一番洗漱沐浴之後,風清持換了一身水藍色的衣裙,看了一眼外面的天色,微不可見地皺了皺眉頭,眉宇浮現了一抹幽涼。
天還沒黑!
可以晚些時候再去找言絡。
另一個房間。
言絡聽着暮絮鸞暗衛傳達的話,白皙精緻的面容微微頓了一下,“我知道了!”輕飄飄地擲出四個字,臉上的表情卻有些深沉。
如果不是爲了他,暮絮鸞也不會從滄州來到西海關,更不會發生這種事情,到底,他欠暮絮鸞一聲對不起。
“言丞相,城主這件事情,與你無關,你無需將責任攬在自己的身上,城主說了,這一切都是她自己的選擇,她願意承擔後果。”暗衛再次淡淡地開口。
言絡沒有說話,靜靜地看着窗外。
“話已經帶到,在下就告退了。”見言絡點了點頭,暗衛便轉身離開。
房間裡面,再次只剩下言絡一人。
想起下午離開的風清持,言絡那雙絕美的流目沾染了一分幽幽的無奈。清持是真的生氣了,他要怎麼才能哄好她?!
大概是趕了一天的路太累了,風清持坐在房間裡面的時候便直接睡着了,等她醒過來的時候,房間裡面一片幽暗。

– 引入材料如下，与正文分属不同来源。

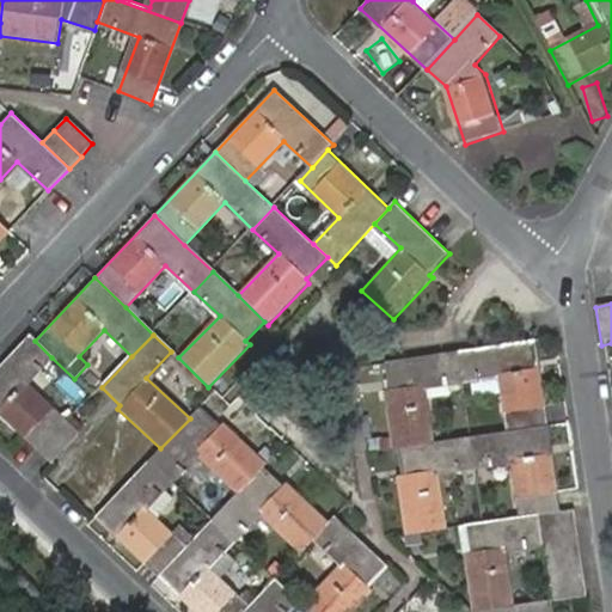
[(35,341),(30,337),(0,367),(0,415),(40,453),(67,423),(26,384),(51,357),(35,341)]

下意識地看向窗外,一輪皓月已經微微西移,在墨色的天幕,閃着銀色的清輝。
她居然睡了這麼久?!風清持心中有些意外。
動了動身子,發現身上不知道什麼時候多了一件披風,凝了凝眉,剛準備起身的時候房間裡面傳來了一道清潤的聲音,“你醒了!”
風清持一愣,身子微微一僵。
清透如水的眼眸透過暗夜,沒有一絲偏差地鎖住了軟榻邊那張椅子上的人。
“言絡!”淡淡的兩個字,聽不出是何種情緒,甚至可以說是沒有任何情緒。
“嗯,是我。”言絡聲音輕柔了一分。雖然知道清持的語氣並沒有詢問,但是他還是想回答。
接下來,兩個人便都沒有說話,一室夜色,一室沉默。
“你……現在對我沒有話說麼?”久久的沉默之後,言絡的嗓音似乎有幾分悶,在伸手不見五指的夜色中,聽起來似乎還有幾分無奈。

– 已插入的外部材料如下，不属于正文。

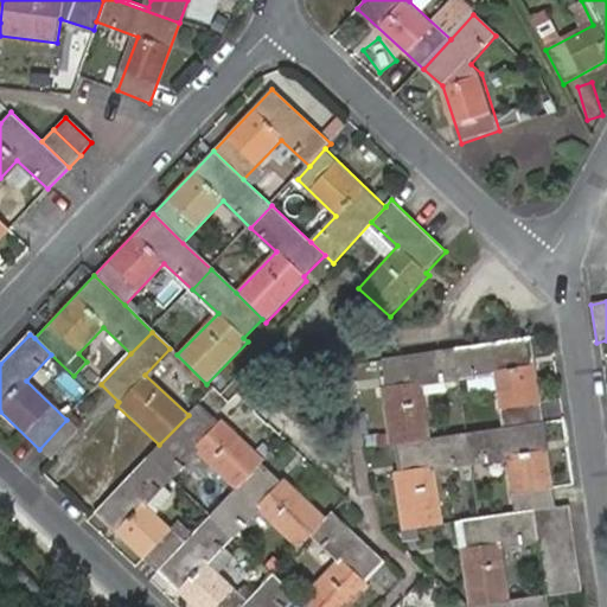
[(506,427),(547,421),(534,336),(455,347),(460,377),(498,372),(506,427)]
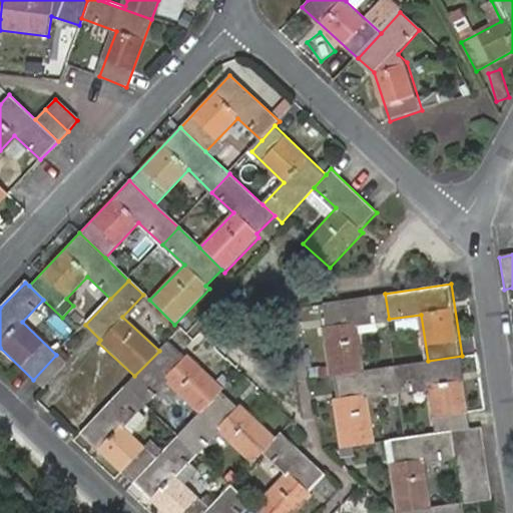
[(389,319),(385,294),(325,304),(329,328),(323,328),(331,377),(336,376),(339,375),(365,371),(358,324),(389,319)]
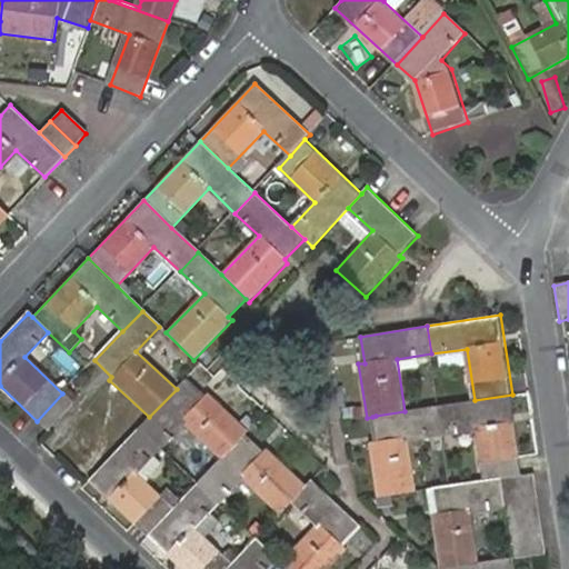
[(247,437),(249,435),(209,396),(206,398),(185,379),(177,389),(149,417),(140,427),(160,447),(182,423),(222,462),(247,437)]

風清持還是沒有說話。如果此時房間有燈,言絡一定能夠看見她此時帶着幾分琢磨和意外的表情。言絡這是想通了?開竅了?
“對不起,我以後再也不會這樣了!”言絡的道歉,很是真誠。
“哦!”風清持緩緩擲出一個字,僅僅是一個字還是聽不出喜怒。她在想,言絡若是不再死鑽牛角尖,那她還要不要霸王硬上弓?!
見風清持只是冷冷淡淡地回了一個字,言絡心下涼了幾分,清持果然生氣了,早知道他下午那個時候就不應該拒絕清持了,順從的話,他們……想到這裡,言絡的臉不爭氣地紅了。
幸好沒有點燈,這個時候,言絡如是想。
“你什麼時候來的?”就在言絡愣神的時候,風清持再次開口。
“剛來不久。”言絡取出火摺子,藉着微弱的光暈走到了案几前,將上面的蠟燭點亮,房間裡面,瞬間明亮了幾分。

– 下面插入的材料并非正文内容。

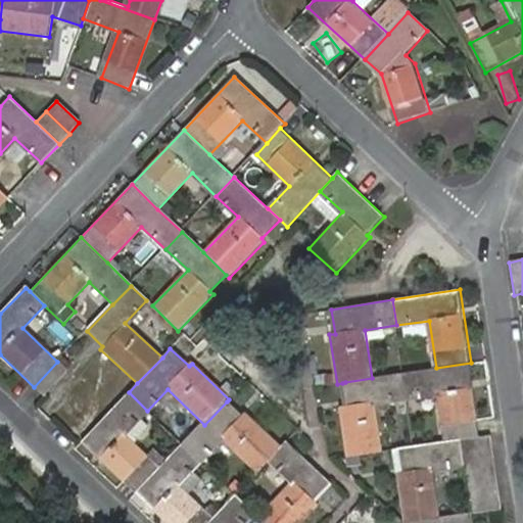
[(57,362),(34,387),(43,395),(66,371),(57,362)]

突如其來的光亮讓風清持覺得有些刺目,卻並沒有移開目光,神色淡淡而又認真地看着燭火旁邊那一道清癯修長的天青色身影。
“清……”說話的時候,言絡剛剛轉身,對上風清持的目光,到了脣邊的話語都在一瞬間頓住,就那樣靜靜地與她對視。
“你瘦了!”風清持沒有收回目光,眸色認真地看着言絡,語氣低沉地吐出三個字。比起之前在焱鳳的時候,言絡確實瘦了不少。
言絡微怔了片刻,絕美的流目也隨之深邃了幾分,染了一層暗芒,緩步走到風清持的面前,修長白皙的手撫上了她的臉頰,削薄而又蒼白的脣微啓,“你也瘦了。”話語帶着說不出來的心疼。
這段時間,他都沒有好好地看過清持。
對上言絡的視線,風清持眼中眸色一轉,清清涼涼地開口,“還不都是因爲你!”
言絡一頓,呼吸都在一瞬間滯了滯,好看的流目緊鎖着風清持,看如她的眼眸,長臂一攬,將風清持帶入了懷中,灼熱的呼吸噴灑在她的脖頸,語氣沉沉中帶着後悔與歉意,“對不起,以後再也不會了!”
將頭枕在風清持的肩上,下巴在她的脖頸上輕輕蹭了幾下,低頭神色認真地看着風清持,“以後不管發生了什麼事情,我都不會再推開你了!”
“好,我再相信你一次。”風清持亦是認真地看着他,聲音輕輕淺淺,沒有一絲敷衍。
伸手抱住言絡,風清持埋首在他懷中,低低地,悶悶地開口,“言絡,今日在來西海關的路上,我不知一次在想,見到你之後,一定要好好收拾你一頓!”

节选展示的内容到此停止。